Directions
Reproduce every line of the records below, word for word and in the same order.
_ _ _ _ _
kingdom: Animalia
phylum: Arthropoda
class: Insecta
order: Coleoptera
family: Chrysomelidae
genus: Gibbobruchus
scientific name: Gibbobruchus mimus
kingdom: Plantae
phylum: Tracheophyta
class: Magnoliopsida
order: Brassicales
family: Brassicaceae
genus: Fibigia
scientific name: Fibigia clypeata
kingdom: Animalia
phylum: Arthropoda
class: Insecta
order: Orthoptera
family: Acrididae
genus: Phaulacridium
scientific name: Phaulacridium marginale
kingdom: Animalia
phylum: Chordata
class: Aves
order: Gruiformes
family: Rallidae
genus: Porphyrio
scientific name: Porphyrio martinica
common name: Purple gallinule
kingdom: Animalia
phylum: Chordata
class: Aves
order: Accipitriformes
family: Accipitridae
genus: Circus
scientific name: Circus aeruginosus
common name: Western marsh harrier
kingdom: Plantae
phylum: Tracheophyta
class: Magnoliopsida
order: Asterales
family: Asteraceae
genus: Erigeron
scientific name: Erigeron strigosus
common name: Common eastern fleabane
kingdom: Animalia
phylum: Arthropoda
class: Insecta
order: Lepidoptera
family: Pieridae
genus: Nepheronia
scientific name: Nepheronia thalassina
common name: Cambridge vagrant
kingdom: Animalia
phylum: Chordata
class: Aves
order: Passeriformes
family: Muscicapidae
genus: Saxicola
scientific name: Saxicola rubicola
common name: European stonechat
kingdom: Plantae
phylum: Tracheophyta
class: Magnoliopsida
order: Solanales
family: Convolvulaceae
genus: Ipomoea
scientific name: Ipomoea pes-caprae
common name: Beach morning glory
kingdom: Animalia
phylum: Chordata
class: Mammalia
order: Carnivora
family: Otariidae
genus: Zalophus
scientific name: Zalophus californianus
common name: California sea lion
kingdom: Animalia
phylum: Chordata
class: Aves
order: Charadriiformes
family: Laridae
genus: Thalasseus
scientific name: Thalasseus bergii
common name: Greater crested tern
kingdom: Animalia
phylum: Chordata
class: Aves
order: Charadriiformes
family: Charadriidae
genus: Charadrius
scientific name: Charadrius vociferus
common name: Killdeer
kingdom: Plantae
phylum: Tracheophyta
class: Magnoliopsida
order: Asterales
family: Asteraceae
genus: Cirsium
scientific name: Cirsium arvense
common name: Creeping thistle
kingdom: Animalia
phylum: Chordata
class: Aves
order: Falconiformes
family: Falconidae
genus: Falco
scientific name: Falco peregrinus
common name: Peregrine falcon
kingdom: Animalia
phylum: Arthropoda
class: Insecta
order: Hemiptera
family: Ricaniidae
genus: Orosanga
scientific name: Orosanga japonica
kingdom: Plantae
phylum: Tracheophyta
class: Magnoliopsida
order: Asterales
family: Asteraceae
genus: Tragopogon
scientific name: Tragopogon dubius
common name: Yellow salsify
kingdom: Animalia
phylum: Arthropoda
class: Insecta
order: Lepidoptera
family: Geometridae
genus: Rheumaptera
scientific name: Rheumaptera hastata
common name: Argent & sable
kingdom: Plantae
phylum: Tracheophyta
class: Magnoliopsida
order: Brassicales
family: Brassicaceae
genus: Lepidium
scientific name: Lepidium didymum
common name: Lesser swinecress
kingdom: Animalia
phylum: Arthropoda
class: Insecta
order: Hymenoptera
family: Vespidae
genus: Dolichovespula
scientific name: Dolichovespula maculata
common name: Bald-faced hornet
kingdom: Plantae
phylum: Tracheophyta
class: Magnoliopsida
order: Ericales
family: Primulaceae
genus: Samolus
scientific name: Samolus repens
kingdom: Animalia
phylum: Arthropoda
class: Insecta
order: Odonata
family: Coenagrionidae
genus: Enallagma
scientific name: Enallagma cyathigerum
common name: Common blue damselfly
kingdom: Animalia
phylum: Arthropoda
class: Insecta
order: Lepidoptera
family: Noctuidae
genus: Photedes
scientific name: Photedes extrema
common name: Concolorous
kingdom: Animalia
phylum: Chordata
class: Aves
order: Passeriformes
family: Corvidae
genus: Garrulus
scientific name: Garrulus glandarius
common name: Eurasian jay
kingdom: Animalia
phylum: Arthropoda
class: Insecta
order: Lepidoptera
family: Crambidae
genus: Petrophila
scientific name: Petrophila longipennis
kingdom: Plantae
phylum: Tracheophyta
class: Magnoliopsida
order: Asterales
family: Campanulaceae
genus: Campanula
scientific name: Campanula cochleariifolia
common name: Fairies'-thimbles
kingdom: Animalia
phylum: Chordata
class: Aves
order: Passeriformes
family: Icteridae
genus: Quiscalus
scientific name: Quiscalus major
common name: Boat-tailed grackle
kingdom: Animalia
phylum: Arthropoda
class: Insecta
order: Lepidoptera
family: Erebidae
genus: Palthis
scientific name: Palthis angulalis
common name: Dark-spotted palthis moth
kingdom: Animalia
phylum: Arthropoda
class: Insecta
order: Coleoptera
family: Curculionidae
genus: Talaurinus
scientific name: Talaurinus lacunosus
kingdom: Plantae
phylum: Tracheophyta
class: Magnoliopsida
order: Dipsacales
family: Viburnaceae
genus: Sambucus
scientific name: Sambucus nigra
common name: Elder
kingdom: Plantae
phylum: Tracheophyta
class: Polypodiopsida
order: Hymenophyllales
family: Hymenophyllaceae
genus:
_ _ _ _ _
Result
kingdom: Animalia
phylum: Arthropoda
class: Insecta
order: Coleoptera
family: Chrysomelidae
genus: Gibbobruchus
scientific name: Gibbobruchus mimus
kingdom: Plantae
phylum: Tracheophyta
class: Magnoliopsida
order: Brassicales
family: Brassicaceae
genus: Fibigia
scientific name: Fibigia clypeata
kingdom: Animalia
phylum: Arthropoda
class: Insecta
order: Orthoptera
family: Acrididae
genus: Phaulacridium
scientific name: Phaulacridium marginale
kingdom: Animalia
phylum: Chordata
class: Aves
order: Gruiformes
family: Rallidae
genus: Porphyrio
scientific name: Porphyrio martinica
common name: Purple gallinule
kingdom: Animalia
phylum: Chordata
class: Aves
order: Accipitriformes
family: Accipitridae
genus: Circus
scientific name: Circus aeruginosus
common name: Western marsh harrier
kingdom: Plantae
phylum: Tracheophyta
class: Magnoliopsida
order: Asterales
family: Asteraceae
genus: Erigeron
scientific name: Erigeron strigosus
common name: Common eastern fleabane
kingdom: Animalia
phylum: Arthropoda
class: Insecta
order: Lepidoptera
family: Pieridae
genus: Nepheronia
scientific name: Nepheronia thalassina
common name: Cambridge vagrant
kingdom: Animalia
phylum: Chordata
class: Aves
order: Passeriformes
family: Muscicapidae
genus: Saxicola
scientific name: Saxicola rubicola
common name: European stonechat
kingdom: Plantae
phylum: Tracheophyta
class: Magnoliopsida
order: Solanales
family: Convolvulaceae
genus: Ipomoea
scientific name: Ipomoea pes-caprae
common name: Beach morning glory
kingdom: Animalia
phylum: Chordata
class: Mammalia
order: Carnivora
family: Otariidae
genus: Zalophus
scientific name: Zalophus californianus
common name: California sea lion
kingdom: Animalia
phylum: Chordata
class: Aves
order: Charadriiformes
family: Laridae
genus: Thalasseus
scientific name: Thalasseus bergii
common name: Greater crested tern
kingdom: Animalia
phylum: Chordata
class: Aves
order: Charadriiformes
family: Charadriidae
genus: Charadrius
scientific name: Charadrius vociferus
common name: Killdeer
kingdom: Plantae
phylum: Tracheophyta
class: Magnoliopsida
order: Asterales
family: Asteraceae
genus: Cirsium
scientific name: Cirsium arvense
common name: Creeping thistle
kingdom: Animalia
phylum: Chordata
class: Aves
order: Falconiformes
family: Falconidae
genus: Falco
scientific name: Falco peregrinus
common name: Peregrine falcon
kingdom: Animalia
phylum: Arthropoda
class: Insecta
order: Hemiptera
family: Ricaniidae
genus: Orosanga
scientific name: Orosanga japonica
kingdom: Plantae
phylum: Tracheophyta
class: Magnoliopsida
order: Asterales
family: Asteraceae
genus: Tragopogon
scientific name: Tragopogon dubius
common name: Yellow salsify
kingdom: Animalia
phylum: Arthropoda
class: Insecta
order: Lepidoptera
family: Geometridae
genus: Rheumaptera
scientific name: Rheumaptera hastata
common name: Argent & sable
kingdom: Plantae
phylum: Tracheophyta
class: Magnoliopsida
order: Brassicales
family: Brassicaceae
genus: Lepidium
scientific name: Lepidium didymum
common name: Lesser swinecress
kingdom: Animalia
phylum: Arthropoda
class: Insecta
order: Hymenoptera
family: Vespidae
genus: Dolichovespula
scientific name: Dolichovespula maculata
common name: Bald-faced hornet
kingdom: Plantae
phylum: Tracheophyta
class: Magnoliopsida
order: Ericales
family: Primulaceae
genus: Samolus
scientific name: Samolus repens
kingdom: Animalia
phylum: Arthropoda
class: Insecta
order: Odonata
family: Coenagrionidae
genus: Enallagma
scientific name: Enallagma cyathigerum
common name: Common blue damselfly
kingdom: Animalia
phylum: Arthropoda
class: Insecta
order: Lepidoptera
family: Noctuidae
genus: Photedes
scientific name: Photedes extrema
common name: Concolorous
kingdom: Animalia
phylum: Chordata
class: Aves
order: Passeriformes
family: Corvidae
genus: Garrulus
scientific name: Garrulus glandarius
common name: Eurasian jay
kingdom: Animalia
phylum: Arthropoda
class: Insecta
order: Lepidoptera
family: Crambidae
genus: Petrophila
scientific name: Petrophila longipennis
kingdom: Plantae
phylum: Tracheophyta
class: Magnoliopsida
order: Asterales
family: Campanulaceae
genus: Campanula
scientific name: Campanula cochleariifolia
common name: Fairies'-thimbles
kingdom: Animalia
phylum: Chordata
class: Aves
order: Passeriformes
family: Icteridae
genus: Quiscalus
scientific name: Quiscalus major
common name: Boat-tailed grackle
kingdom: Animalia
phylum: Arthropoda
class: Insecta
order: Lepidoptera
family: Erebidae
genus: Palthis
scientific name: Palthis angulalis
common name: Dark-spotted palthis moth
kingdom: Animalia
phylum: Arthropoda
class: Insecta
order: Coleoptera
family: Curculionidae
genus: Talaurinus
scientific name: Talaurinus lacunosus
kingdom: Plantae
phylum: Tracheophyta
class: Magnoliopsida
order: Dipsacales
family: Viburnaceae
genus: Sambucus
scientific name: Sambucus nigra
common name: Elder
kingdom: Plantae
phylum: Tracheophyta
class: Polypodiopsida
order: Hymenophyllales
family: Hymenophyllaceae
genus:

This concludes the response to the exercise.